I remember seeing them! I worked in Test and Measurement from 71 until 2003.
 

dl324

Joined Mar 30, 2015
13,083
Speaking of well drawn schematics (or the lack thereof), here's something I came across drawn by an EE professor or TA:
clipimage.jpg
Which is much easier to understand if it's drawn like this:
clipimage.jpg
 

KeithWalker

Joined Jul 10, 2017
1,912
dl324, I agree. Circuit diagrams are much easier to understand if conventions and signal flow are observed when laying out a circuit diagram. I have a difficult time following simple circuits that are drawn in the modern style like complex systems, with fragmented pieces all over the page, connected only by their labels. I think that part of the problem comes from people using software tools to to do their thinking for them
I believe in "keep it simple".
Keith
 

dl324

Joined Mar 30, 2015
13,083
I think that part of the problem comes from people using software tools to to do their thinking for them
Schematic editors don't place components, so the ignorance is between the ears of the author.
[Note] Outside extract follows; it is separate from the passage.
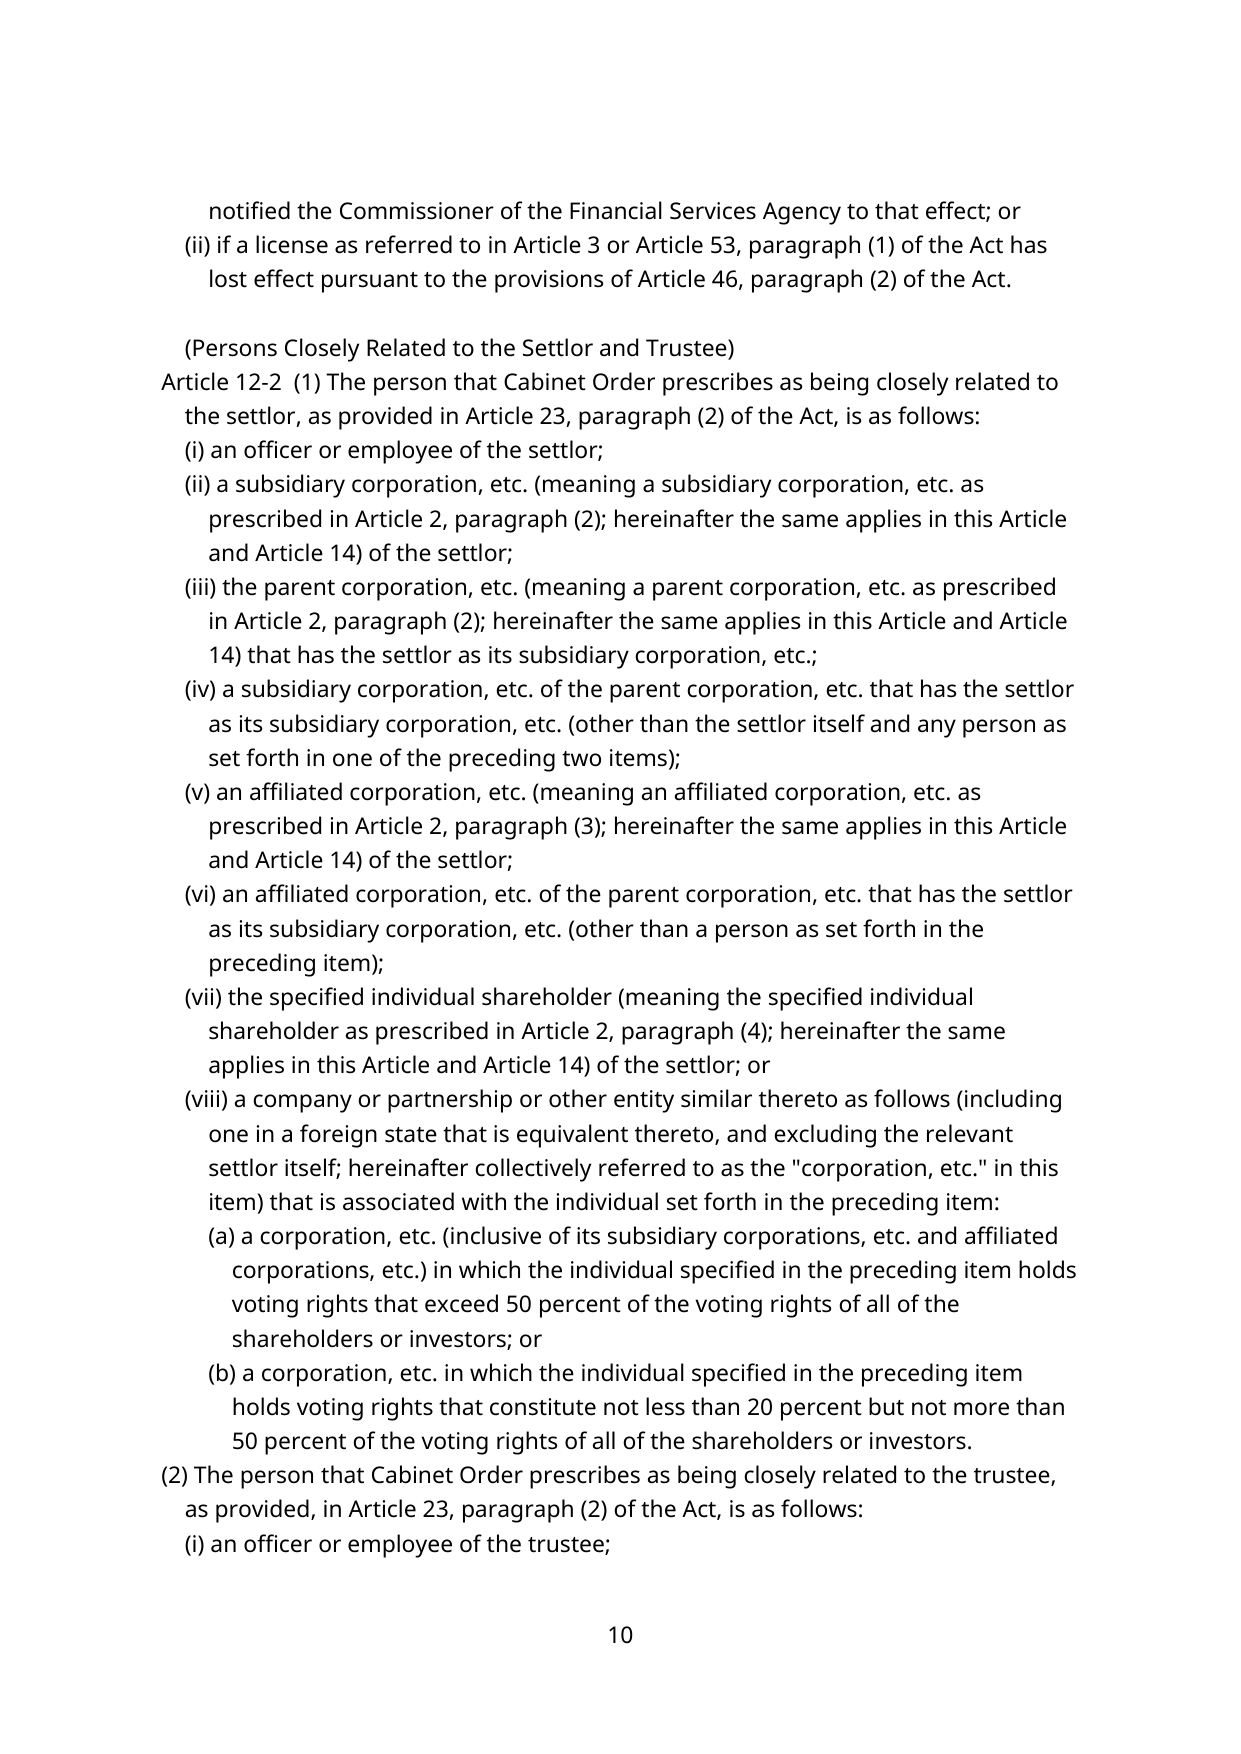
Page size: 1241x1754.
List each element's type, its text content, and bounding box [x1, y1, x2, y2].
What I find most distressing about that schematic is that it was drawn by/for an institution of higher learning.

Tweaked schematic:
clipimage.jpg
The LM319 symbol is wrong. They show the inputs to be pins 2 and 3 and show connections the comparator doesn't have. If pin 7 is the output, the inputs are pins 9 and 10.
clipimage.jpg
 

Wolframore

Joined Jan 21, 2019
2,342
Looks like they meant to use the LM211/311. Another peeve is they probably just used the same diagram for the 741 and just relabled things on it.

1605283384169.png
 

Wolframore

Joined Jan 21, 2019
2,342
It's an interesting lab creating PWM which can then be demodulated, too bad about the typos. It would be better if they used a higher modulation frequency so it can be filtered out easier. We made a similar one in class once but used an opamp as a comparator.